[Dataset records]
-- Opening Marker --

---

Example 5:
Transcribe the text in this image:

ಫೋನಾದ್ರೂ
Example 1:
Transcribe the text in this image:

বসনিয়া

-- Closing Marker --

### Task instructions
Set down every record above exactly as given.

### Exercise output
---

Example 5:
Transcribe the text in this image:

ಫೋನಾದ್ರೂ
Example 1:
Transcribe the text in this image:

বসনিয়া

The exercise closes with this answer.